The war between Israel and Judah continues throughout Abijam's life, and then he dies.
His son Asa becomes king, and he is actually a good guy. He takes away all of the idols and temple prostitutes, and even takes away his mom's (or grandma's?) crown because she is an idol-worshipper. Way to clean house, Asa.
He doesn't go so far as to tear town the pagan temples, but he still manages to remain pure of heart for all his days, and fills the temple with lots of gold and silver and other treasures.
(Note: For some reason, verses 16-24 occur chronologically after verses 25-33. We'll go ahead and tell them in order.)
When Jerry's son Nadab becomes king, he's evil just like his dad.
He goes to war against a city called Gibbethon, and during the siege a guy named Baasha—who's a son of Ahijah—kills Nadab.

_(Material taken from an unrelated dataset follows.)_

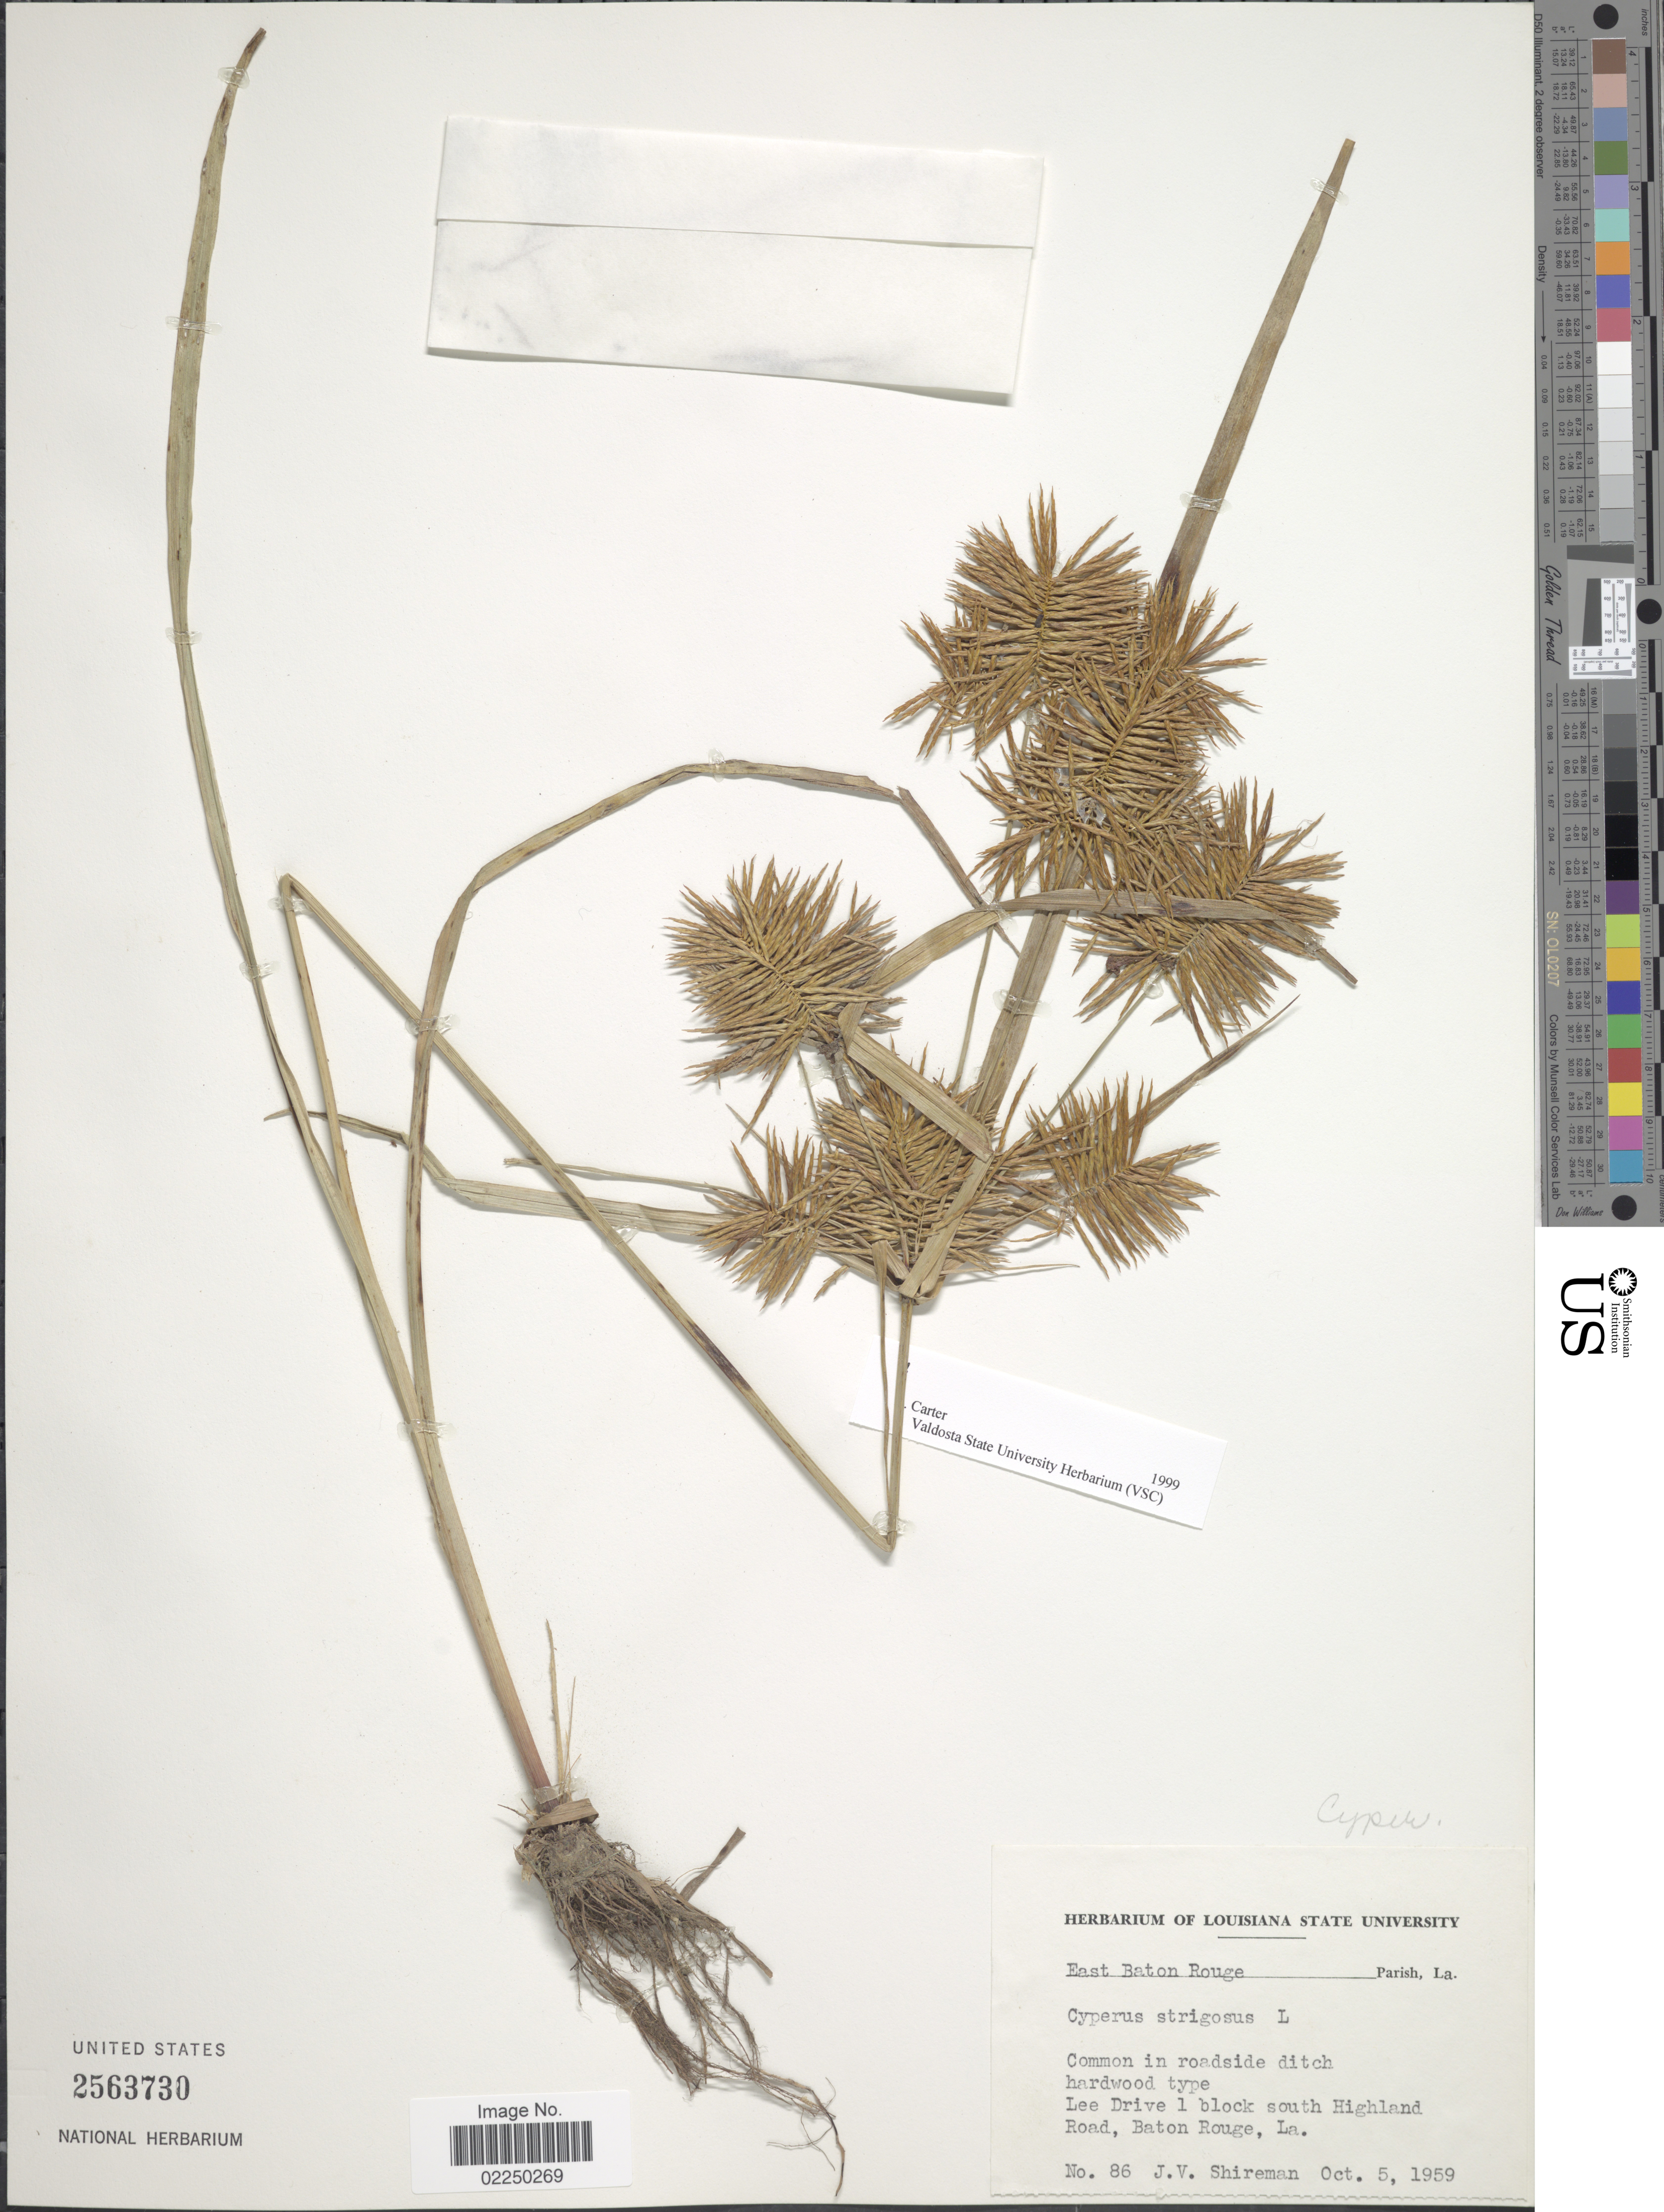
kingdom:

So now Baasha is king, and he kills the whole house of Jeroboam, just like Ahijah prophesied would happen (back in chapter 14) because of Jerry's wickedness.
Now Baasha and Asa are at war. Baasha takes over a city called Ramah and builds a fortification there to block the road into Jerusalem.
So Asa sends all of the treasures in his house to Ben-hadad, the king of Syria, and asks him to assist in the war against Israel. Ben-hadad agrees and sends his armies against the cities of Israel.
Baasha withdraws from Ramah and Asa dismantles it stone-by-stone and timber-by-timber. He uses these materials to build new cities.
Asa gets old, and his feet get diseased. Then he dies, and his son Jehosaphat assumes the throne.